**Try it:**
Turn everything from the line containing "Which box's median line is the highest?" down to the line containing "What is the" into a JSON list of strings, one string per line, skipping blank lines.

**Records to process:**
- Opening Delimiter -

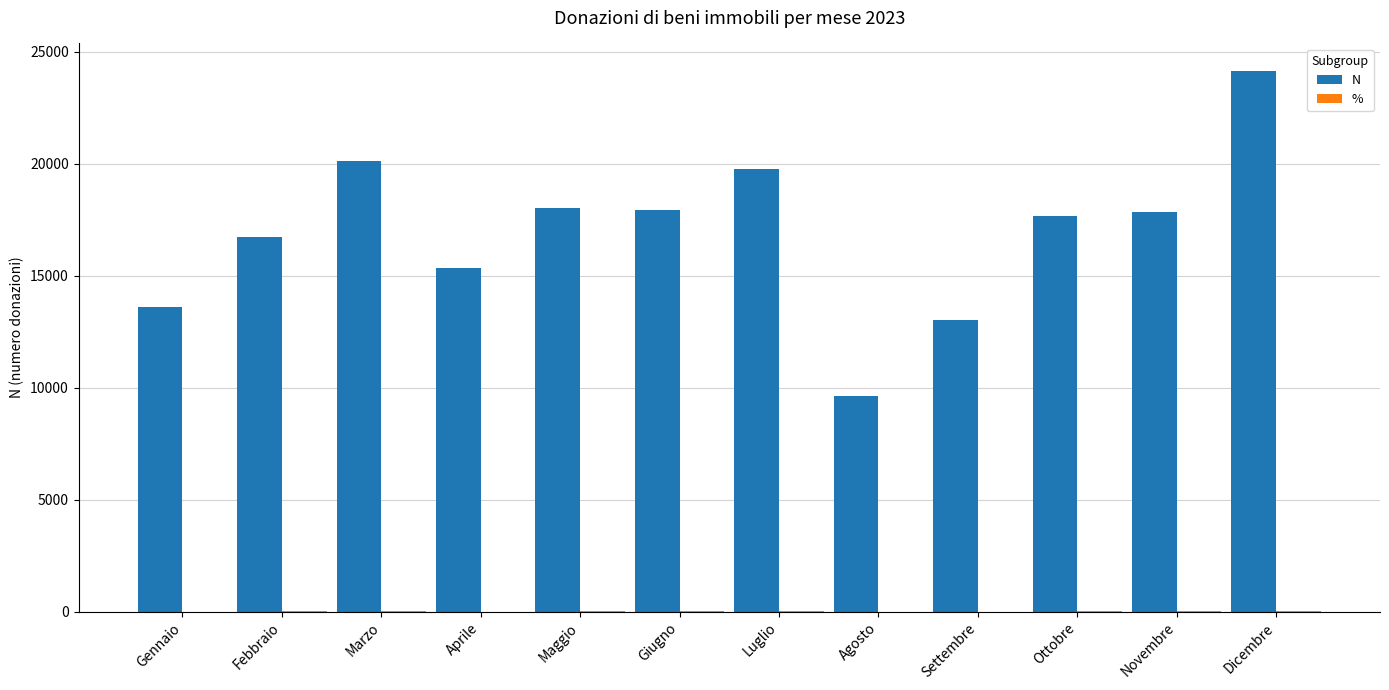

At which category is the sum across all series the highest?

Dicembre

- Closing Delimiter -
- Opening Delimiter -

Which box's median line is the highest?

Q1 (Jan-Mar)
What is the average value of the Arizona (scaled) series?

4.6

- Closing Delimiter -
- Opening Delimiter -

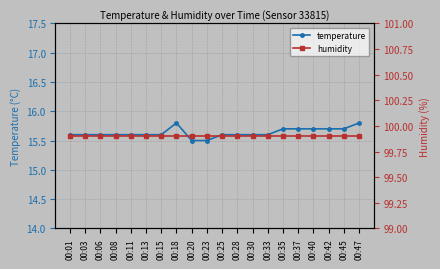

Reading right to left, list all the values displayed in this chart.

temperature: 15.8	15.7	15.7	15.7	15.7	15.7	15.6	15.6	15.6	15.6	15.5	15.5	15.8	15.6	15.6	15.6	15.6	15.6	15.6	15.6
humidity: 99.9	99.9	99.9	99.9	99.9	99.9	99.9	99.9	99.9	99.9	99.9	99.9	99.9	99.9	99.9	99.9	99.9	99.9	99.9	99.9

- Closing Delimiter -

**Written reply:**
[
  "Which box's median line is the highest?",
  "Q1 (Jan-Mar)",
  "What is the average value of the Arizona (scaled) series?"
]